その長崎から来た副学長が同大学の入学式において「この大学で学ぶ君たちは、放射線について世界一の学識を身につけ、 医療の現場で実践してほしい」と語ったように、福島県内の大学も、一芸で構わないので、秀でた分野や人材を育成すべく生まれ変わって欲しい、そしてそれが福島県民が共有する知識として根づいて欲しいと切に願う次第である。
そんな思いを胸に秘めつつ、今日の散歩は南福島駅を起点に、福島県立医科大学福島大学福島市内にある大学を二ヶ所回ろうかと考えている。3.11を機に大学は変化したのか、あるいはしていないのか。敷地内をただ通過するだけでは実感するに程遠いかもしれないが、何となく、見ずにはいられなかったのである。
 
桑折駅発5時41分の上り始発電車で出発。北斗星の通過待ちのため福島駅に10分ほど停車した後、6時09分南福島駅に到着。無人の改札を通過し、外へと出る。超大型の台風6号が西日本に接近中とのことで福島県内の天気も崩れがちになっており、今すぐにも雨が降り出しそうな曇天だ。もっとも、予想最高気温は今日も30度を上回るらしく、ちょっと歩くと額に汗が滲んだ。
駅周辺のゴチャゴチャとした住宅街を真東へと進んで、国道4号線に出る。この道路を南下して、福島県立医科大学の所在する蓬莱団地方面へと向かう予定を立てている。

+---+

* 作業内容
1. 福島の大学を巡る散歩の本文で、南福島駅に到着した時刻は何時ですか。
2. 福島の大学を巡る散歩の本文を、最後の文の後から引き継いで書き進めてください。
この資料は本文とは独立した別個のものです。

* 提供資料
+---+

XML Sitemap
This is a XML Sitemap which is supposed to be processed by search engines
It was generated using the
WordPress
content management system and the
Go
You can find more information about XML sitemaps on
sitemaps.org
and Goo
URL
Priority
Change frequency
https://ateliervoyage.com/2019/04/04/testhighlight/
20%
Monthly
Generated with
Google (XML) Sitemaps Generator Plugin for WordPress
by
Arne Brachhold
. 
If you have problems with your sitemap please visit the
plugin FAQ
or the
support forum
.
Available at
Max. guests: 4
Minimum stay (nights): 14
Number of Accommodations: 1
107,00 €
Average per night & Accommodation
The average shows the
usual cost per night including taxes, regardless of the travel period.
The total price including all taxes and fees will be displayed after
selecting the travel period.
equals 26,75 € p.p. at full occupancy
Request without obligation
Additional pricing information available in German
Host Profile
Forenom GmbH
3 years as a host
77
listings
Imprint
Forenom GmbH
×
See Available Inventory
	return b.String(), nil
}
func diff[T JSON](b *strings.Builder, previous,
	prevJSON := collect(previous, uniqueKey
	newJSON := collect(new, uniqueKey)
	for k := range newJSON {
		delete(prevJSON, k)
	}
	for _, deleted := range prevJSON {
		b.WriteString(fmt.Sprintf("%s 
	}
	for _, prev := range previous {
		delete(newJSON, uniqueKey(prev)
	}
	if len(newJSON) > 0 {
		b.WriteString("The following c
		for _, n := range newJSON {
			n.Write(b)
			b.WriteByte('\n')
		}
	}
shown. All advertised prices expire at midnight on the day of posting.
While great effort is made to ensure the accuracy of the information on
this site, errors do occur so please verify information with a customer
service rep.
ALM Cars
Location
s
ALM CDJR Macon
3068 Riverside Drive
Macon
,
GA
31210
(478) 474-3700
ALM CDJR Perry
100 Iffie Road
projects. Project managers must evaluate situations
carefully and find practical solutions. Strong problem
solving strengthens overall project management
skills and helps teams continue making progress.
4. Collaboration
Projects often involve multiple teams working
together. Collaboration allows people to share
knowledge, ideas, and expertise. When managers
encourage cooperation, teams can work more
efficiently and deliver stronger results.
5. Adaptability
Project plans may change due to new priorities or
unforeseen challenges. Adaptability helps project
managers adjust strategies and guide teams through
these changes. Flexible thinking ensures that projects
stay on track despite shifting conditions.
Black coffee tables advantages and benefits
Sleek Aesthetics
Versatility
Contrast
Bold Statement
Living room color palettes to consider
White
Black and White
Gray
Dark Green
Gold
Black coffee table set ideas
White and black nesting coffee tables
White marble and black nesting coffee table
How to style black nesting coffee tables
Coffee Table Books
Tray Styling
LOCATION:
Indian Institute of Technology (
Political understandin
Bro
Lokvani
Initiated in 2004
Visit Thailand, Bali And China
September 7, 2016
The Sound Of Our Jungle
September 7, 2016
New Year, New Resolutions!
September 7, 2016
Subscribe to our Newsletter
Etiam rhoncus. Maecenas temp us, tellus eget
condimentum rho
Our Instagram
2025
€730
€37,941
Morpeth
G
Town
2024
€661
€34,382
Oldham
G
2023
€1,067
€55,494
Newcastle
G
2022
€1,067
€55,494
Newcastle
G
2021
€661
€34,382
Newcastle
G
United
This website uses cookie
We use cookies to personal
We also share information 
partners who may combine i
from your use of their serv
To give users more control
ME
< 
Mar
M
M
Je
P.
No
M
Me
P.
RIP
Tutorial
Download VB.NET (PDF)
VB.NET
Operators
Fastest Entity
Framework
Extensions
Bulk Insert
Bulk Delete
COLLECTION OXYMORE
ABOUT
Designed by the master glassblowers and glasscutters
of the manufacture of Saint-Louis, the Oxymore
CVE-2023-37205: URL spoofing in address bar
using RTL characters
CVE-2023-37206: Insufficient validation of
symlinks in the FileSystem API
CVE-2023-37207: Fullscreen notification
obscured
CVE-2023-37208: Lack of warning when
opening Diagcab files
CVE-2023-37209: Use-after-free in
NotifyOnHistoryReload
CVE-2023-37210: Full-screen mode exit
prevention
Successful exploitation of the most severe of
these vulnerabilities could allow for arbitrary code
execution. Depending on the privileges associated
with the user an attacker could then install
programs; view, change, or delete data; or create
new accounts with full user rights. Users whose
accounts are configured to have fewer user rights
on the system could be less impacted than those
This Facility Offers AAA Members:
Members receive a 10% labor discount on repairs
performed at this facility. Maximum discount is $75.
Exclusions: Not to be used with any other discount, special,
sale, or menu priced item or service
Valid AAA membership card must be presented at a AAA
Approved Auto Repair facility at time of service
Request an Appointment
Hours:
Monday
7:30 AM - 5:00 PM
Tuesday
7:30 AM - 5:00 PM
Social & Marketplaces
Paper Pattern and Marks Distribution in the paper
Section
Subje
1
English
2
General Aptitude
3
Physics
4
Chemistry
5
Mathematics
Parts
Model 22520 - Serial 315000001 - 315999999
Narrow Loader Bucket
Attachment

+---+

* 解答
1. 6時09分

2.
もっとも、南福島から蓬莱に向かうのであれば旧国道4号線奥州街道を利用しても一向に構わないのだが、敢えて国道4号線経由としたのは、東日本大震災によって沿道付近のあさひ台という住宅地が大規模な崖崩れに見舞われたという情報を仕入れていたからである。野次馬根性丸出しのルート選定で被災された方には恐縮なのだが、現場を目に焼き付けておきたかったのだ。
長々と続く坂道を登っていくと、あさひ台の現場は沿道の東側に展開していた。震災直後は土砂が国道の路面にまで被さっており福島市内から郡山方面へと向かう車線の規制が行われていたのだが、現在は土砂がある程度片づけられてクルマの通行に支障はない。とは言うものの、崖の上にあった複数の家屋が土台ごと崩れ、未だ無残な姿を晒しており、正視に堪えない光景を見せつけている。丘陵を切り開き、住宅地を開発する。高度経済成長期から現在に至るまで全国各地で普通に見られるが、仙台市郊外の丘陵上の住宅地でも東日本大震災の影響で居住不可能になった住宅が続出したことを思うと、のべつ幕なしに開発するのはいかがなものだろうかと考えさせられてしまう。
ところが、国道4号線から市道南町浅川線へと入り蓬莱団地へと入ると、被害の少なさに逆に驚かされる。瓦屋根の家屋が少ないせいもあるのだろうが、被災地の定番となった「瓦屋根にブルーシート」の光景も一切見られない。先ほど抱いた疑問も揺らいでしまうぐらいだ。そんな街並みを、通学途中の高校生や散歩中のお年寄りが行き交っている。放射線さえなければ、至って普通の「連休明けの朝」的な雰囲気だ。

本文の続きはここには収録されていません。